S’appuyant sur le même concept que le premier opus, « I Told You I Was Freaky » est évidemment le binôme de la deuxième saison de « Flight Of The Conchords ». J’aurais d’ailleurs sûrement l’occasion de revenir plus tard sur cette série atypique où Jemaine Clement et Bret McKenzie jouent leur propre rôle de musiciens fauchés dans un univers des plus décalés, où ils ne cessent de déployer des trésors d’humour et d’enchainer les situations les plus cocasses.

Alors de quoi est-il question avec « I Told You I Was Freaky » ? D’une BO de série ? D’une succession de pastiches ? De titres à vocation humoristique chantés par deux troubadours ? Oui effectivement c’est bien de ça dont il est question. Suis-je en train de vous dire que je vais vous parler d’un album qui ressemble plus un best-of des inconnus qu’à du post-electro-indie-folk ? Encore une fois oui. Est-ce que je me fous de votre gueule ? Non, vraiment pas, car Flight Of The Conchords possède un talent unique dans une catégorie musicale où la musique n’est justement pas la finalité de base.

Je ne vais pas vous citer tous les passages qui vous feront marrer en écoutant ce disque, mais il faut savoir que « Hurt Feelings » le premier titre est une parodie du milieu hip hop qui au final fait bouger la tête comme n’importe quel gang de la west coast. « Sugalumps » et « We’re Both In Love With A Sexy Lady » arrivent à faire une synthèse entre R Kelly et Kanye West. Le rendu est incroyablement sexy tout en proposant des sonorités qui ne cachent pas leur aspect innovant. « I Told You I Was Freaky » est un hybride rappelant Michael Jackson et Eminem, rien d’étonnant pour un pastiche, sauf qu’encore une fois c’est particulièrement réussi.

Après un début plutôt hip hop, s’éloignant un peu de la folk lo-fi du premier album, « Demon Woman » remet le groupe sur les rails d’une pop folk enjouée. Mais c’est vraiment « Rambling Through The Avenues Of Time » qui finit par convaincre de l’intensité du songwriting de groupe, tant on penserait presque à du Belle & Sebastian. « Fashion Is Danger » a un côté David Bowie qui ferait du rap en plein milieu des années 80, c’est juste succulent.

« Petrov, Yelyena And Me » est le point noir de l’album, le groupe se faisant paresseux en terme de mélodies et d’appropriation du second degré, mais précède The single de l’opus : « Too Many Dicks (On The Dancefloor) » ! Bah qu’est ce qui lui arrive à Benjamin F, ce n’est pas son genre de kiffer ce genre de blagues potaches.

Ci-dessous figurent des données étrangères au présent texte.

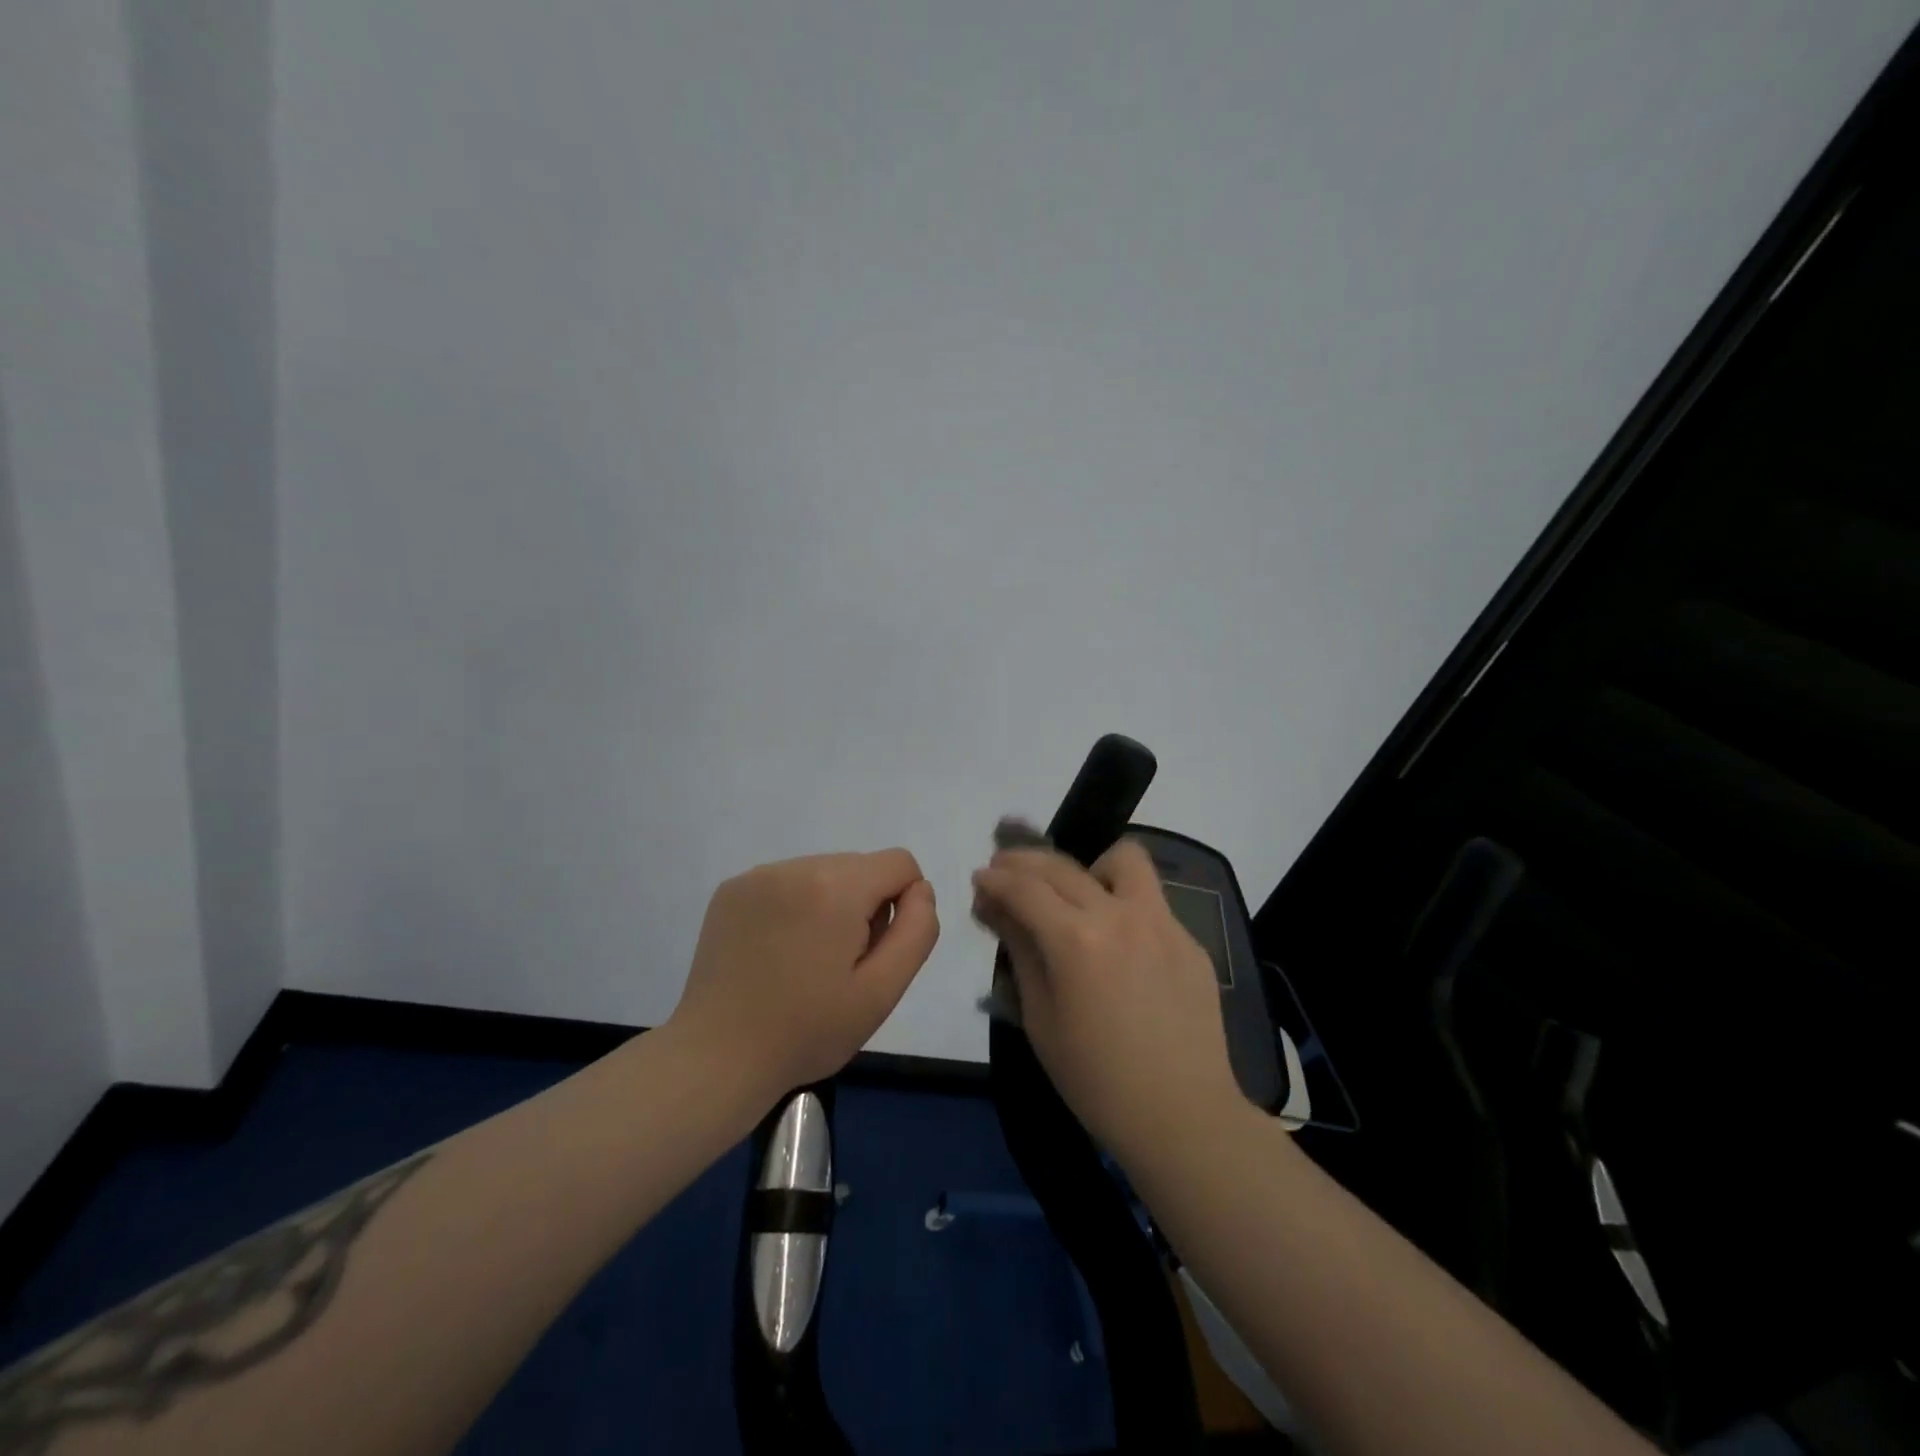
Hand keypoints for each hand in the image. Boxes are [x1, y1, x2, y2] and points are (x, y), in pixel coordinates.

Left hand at [669, 849, 939, 1105]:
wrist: (717, 1058)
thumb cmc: (807, 1032)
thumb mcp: (882, 991)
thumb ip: (917, 930)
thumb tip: (919, 890)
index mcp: (836, 887)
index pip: (900, 864)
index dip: (903, 906)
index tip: (874, 951)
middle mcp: (796, 866)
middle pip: (861, 867)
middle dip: (864, 907)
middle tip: (839, 965)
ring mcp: (758, 875)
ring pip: (824, 872)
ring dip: (829, 906)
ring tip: (805, 961)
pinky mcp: (732, 889)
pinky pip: (787, 881)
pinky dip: (795, 907)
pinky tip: (776, 952)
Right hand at [971, 838, 1242, 1164]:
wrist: (1182, 1117)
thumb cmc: (1096, 1079)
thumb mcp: (1040, 1018)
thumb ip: (1019, 950)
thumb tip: (995, 907)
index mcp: (1077, 939)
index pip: (1024, 888)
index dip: (995, 879)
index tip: (980, 878)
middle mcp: (1120, 915)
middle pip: (1062, 866)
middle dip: (1024, 862)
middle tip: (1005, 871)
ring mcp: (1163, 923)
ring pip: (1123, 860)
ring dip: (1089, 867)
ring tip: (1076, 894)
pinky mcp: (1190, 940)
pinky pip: (1151, 902)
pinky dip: (1123, 905)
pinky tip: (1117, 941)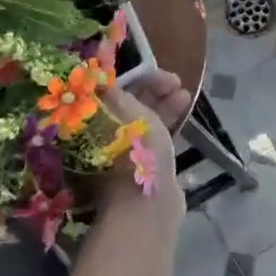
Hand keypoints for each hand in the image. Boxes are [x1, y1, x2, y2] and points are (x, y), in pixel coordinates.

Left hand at [97, 70, 186, 224]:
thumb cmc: (135, 152)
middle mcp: (102, 139)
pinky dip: (167, 120)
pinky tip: (184, 110)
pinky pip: (155, 135)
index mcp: (91, 125)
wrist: (150, 204)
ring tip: (184, 94)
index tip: (155, 71)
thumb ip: (116, 91)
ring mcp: (124, 154)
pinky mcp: (144, 167)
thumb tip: (101, 75)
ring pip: (144, 120)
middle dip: (152, 89)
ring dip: (163, 103)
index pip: (110, 92)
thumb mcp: (128, 112)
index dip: (132, 77)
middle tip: (175, 81)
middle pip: (128, 105)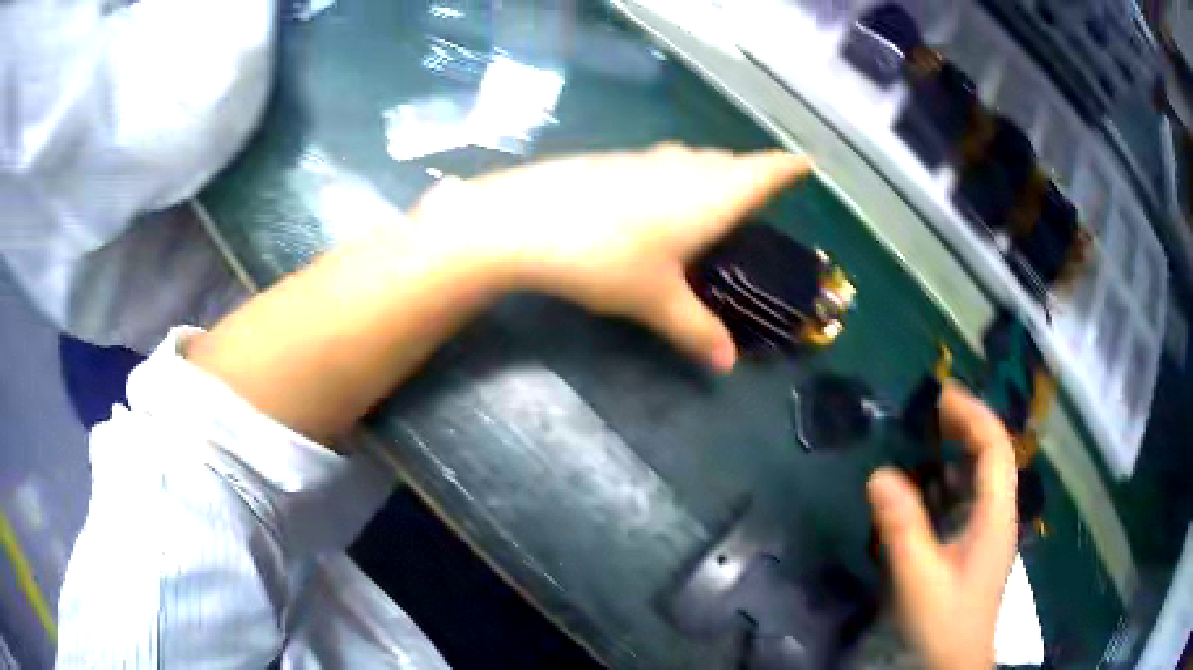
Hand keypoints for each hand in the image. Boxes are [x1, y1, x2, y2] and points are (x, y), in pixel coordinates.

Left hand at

Oui, of course, c’était le sens de mon intro. Flight Of The Conchords me fait bêtement rire avec ses chansons qui arrachent bien plus que certaines idoles actuelles de la musique électronique comme The Bloody Beetroots.

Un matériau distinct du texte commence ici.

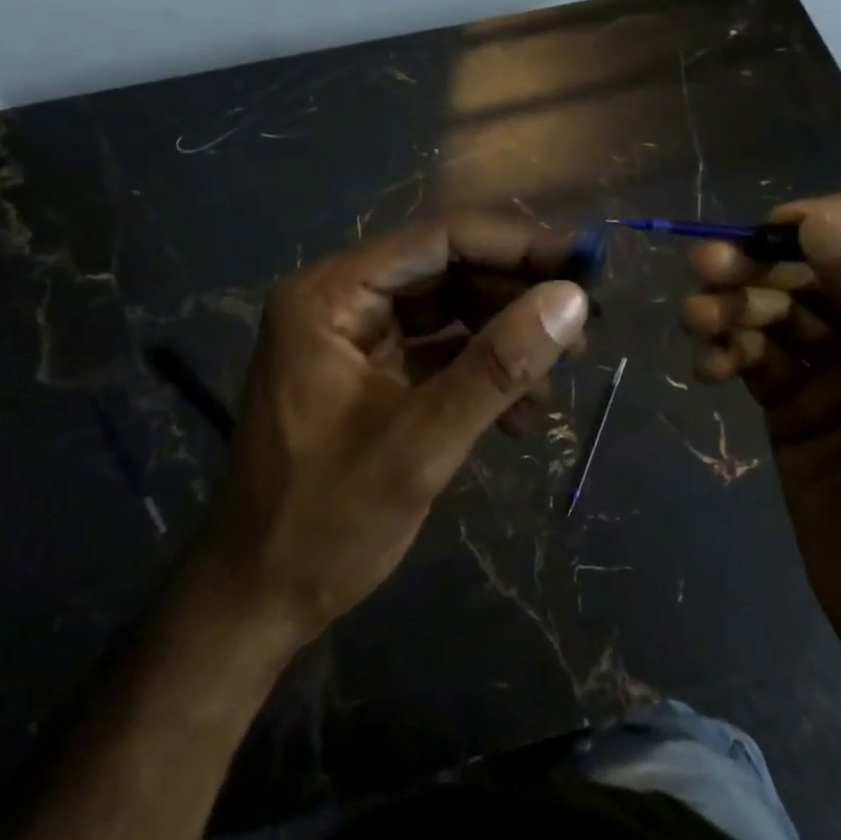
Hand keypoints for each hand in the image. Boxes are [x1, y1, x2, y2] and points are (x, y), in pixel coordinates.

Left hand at [195, 216, 588, 647]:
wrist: (257, 600)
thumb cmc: (325, 524)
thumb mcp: (420, 446)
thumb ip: (497, 367)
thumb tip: (572, 300)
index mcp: (329, 296)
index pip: (436, 239)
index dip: (515, 245)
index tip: (584, 265)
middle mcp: (338, 299)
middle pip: (443, 269)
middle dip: (513, 297)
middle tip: (581, 329)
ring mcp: (351, 336)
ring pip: (446, 309)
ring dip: (503, 339)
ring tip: (555, 381)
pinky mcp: (367, 371)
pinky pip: (435, 350)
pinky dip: (479, 372)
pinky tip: (520, 414)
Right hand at [681, 192, 840, 696]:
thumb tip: (822, 227)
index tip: (788, 225)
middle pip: (828, 267)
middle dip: (767, 263)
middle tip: (708, 264)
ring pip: (781, 308)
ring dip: (734, 304)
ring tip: (697, 317)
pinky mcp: (797, 405)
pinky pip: (755, 356)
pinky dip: (727, 351)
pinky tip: (708, 367)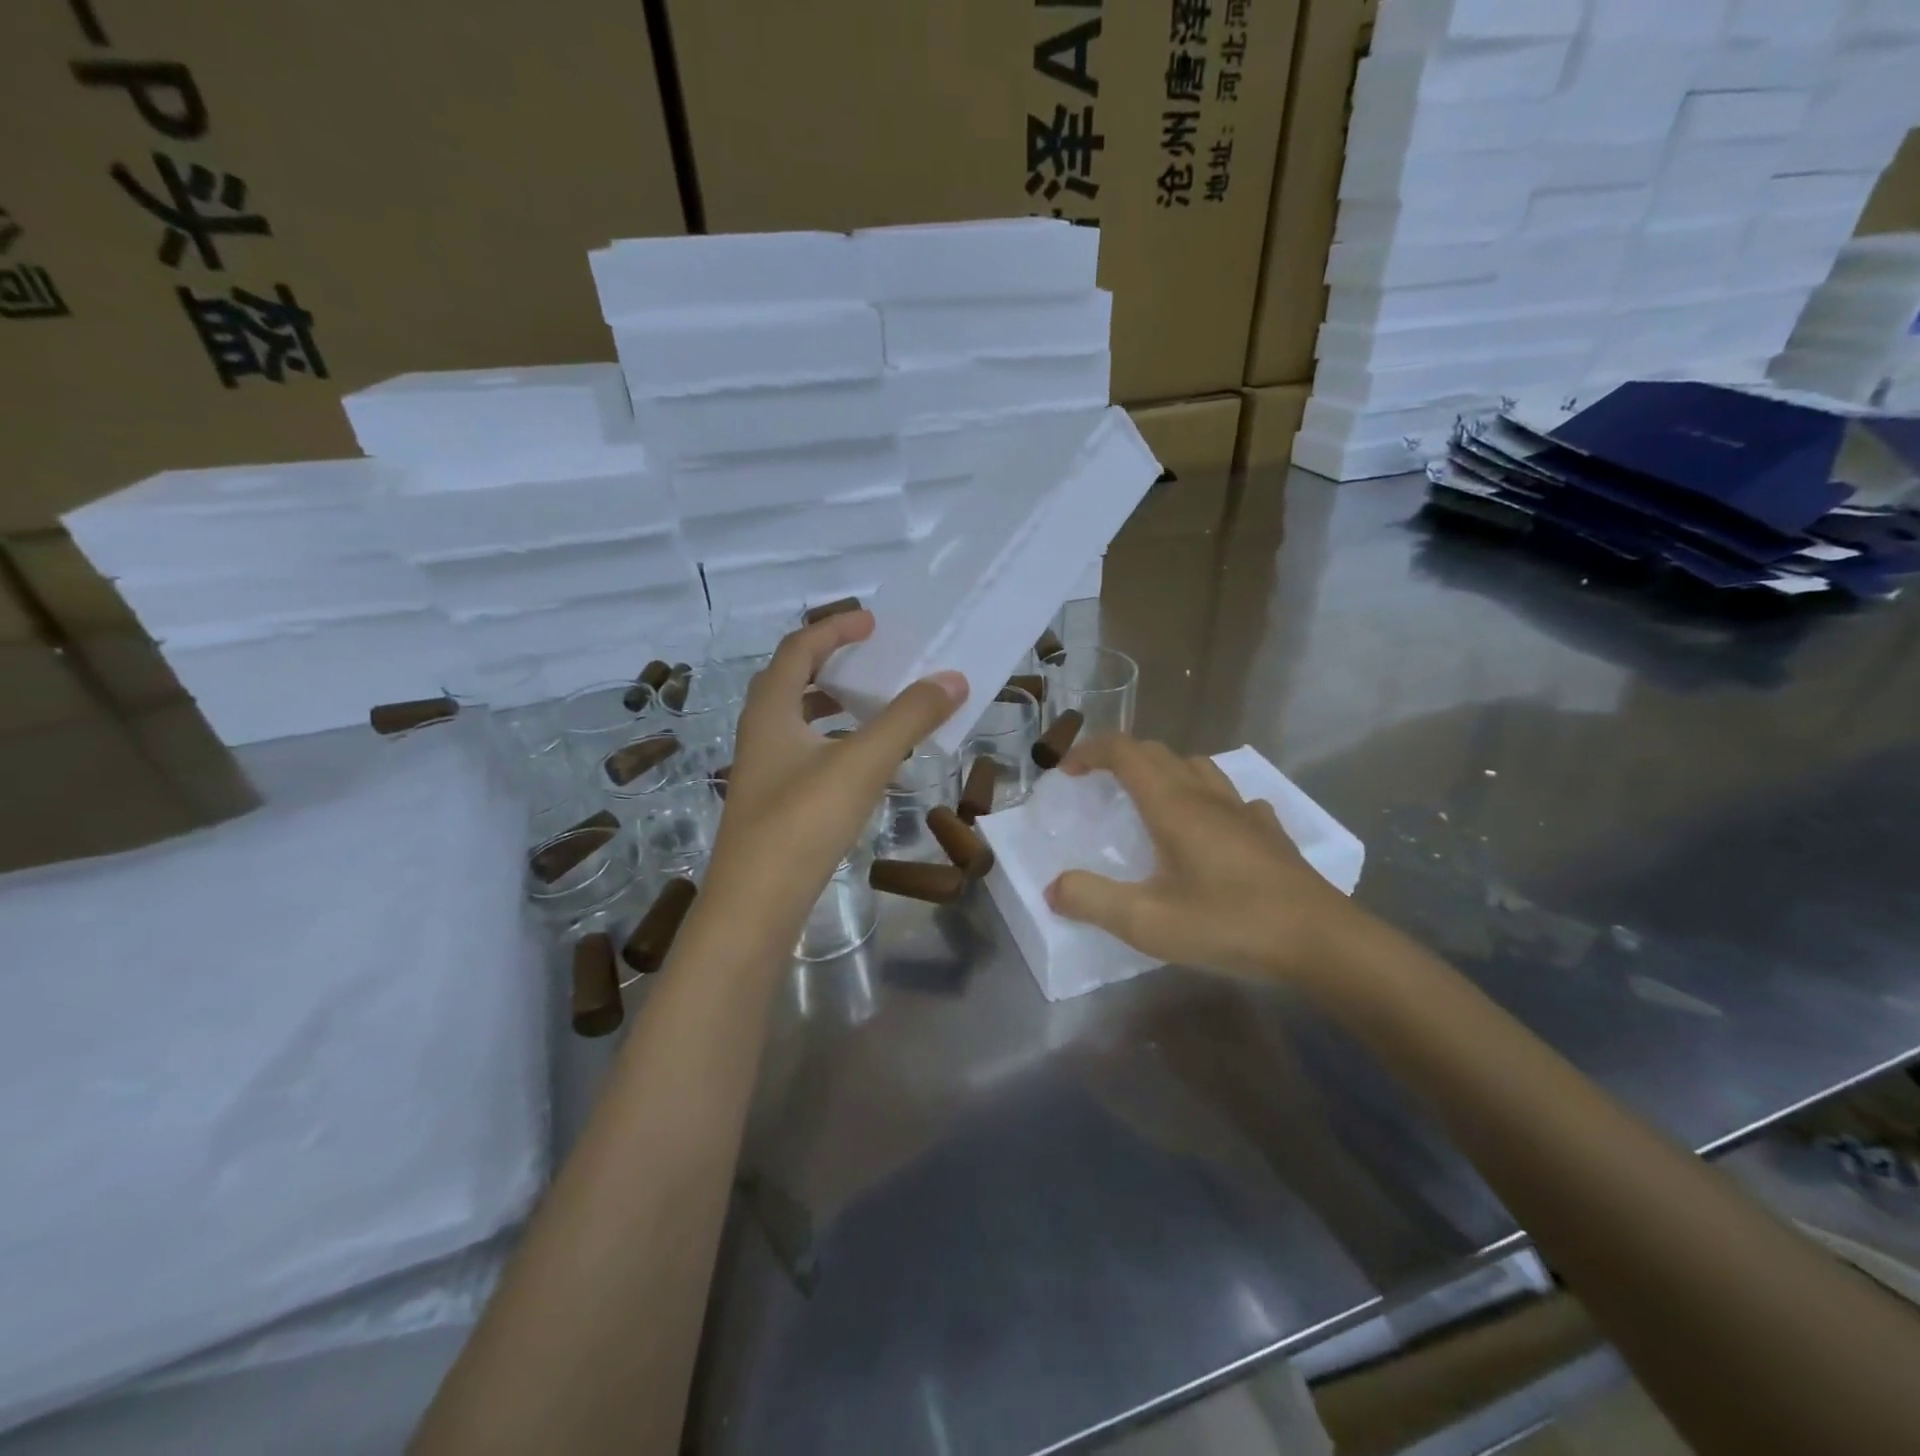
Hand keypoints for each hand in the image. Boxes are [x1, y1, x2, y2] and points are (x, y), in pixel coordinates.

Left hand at [699, 611, 966, 951]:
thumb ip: (908, 718)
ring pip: (798, 721)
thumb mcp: (861, 762)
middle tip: (873, 659)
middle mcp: (760, 734)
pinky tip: (865, 764)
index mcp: (771, 710)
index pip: (798, 649)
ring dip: (834, 704)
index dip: (834, 629)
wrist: (755, 907)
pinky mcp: (774, 805)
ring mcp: (764, 773)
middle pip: (791, 680)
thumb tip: (953, 678)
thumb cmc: (802, 822)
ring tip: (876, 705)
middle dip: (831, 663)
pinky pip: (807, 753)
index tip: (873, 623)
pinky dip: (836, 742)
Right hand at [1043, 735, 1368, 985]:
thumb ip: (1092, 900)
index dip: (1091, 751)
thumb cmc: (1229, 924)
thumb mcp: (1148, 922)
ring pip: (1197, 768)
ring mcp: (1244, 812)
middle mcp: (1207, 796)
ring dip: (1164, 771)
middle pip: (1158, 753)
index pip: (1125, 752)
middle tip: (1097, 786)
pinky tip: (1211, 831)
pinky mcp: (1270, 833)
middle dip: (1120, 758)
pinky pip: (1232, 798)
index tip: (1067, 771)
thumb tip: (1054, 887)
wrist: (1321, 942)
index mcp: (1173, 805)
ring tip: (1149, 802)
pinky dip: (1207, 799)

« You Don’t Have To Be A Prostitute » pousse le bouchon encore plus loin en arrivant à me faire supporter du début à la fin une chanson d’inspiration reggae, l’un des styles que je conspue le plus ;). « Friends » porté par son instrumentation vocale gagne en mélodicité à chaque écoute. Enfin « I Told You I Was Freaky » se clôture sur deux jolies ballades.

Aussi incroyable que cela puisse paraître, les Flight Of The Conchords se suffisent à eux même sur disque. Pas besoin d’avoir vu l’intégralité des épisodes dans lesquels interviennent ces chansons pour prendre un plaisir simple à passer en boucle cet étrange album mi folk sensible, mi electro hip hop chatoyant.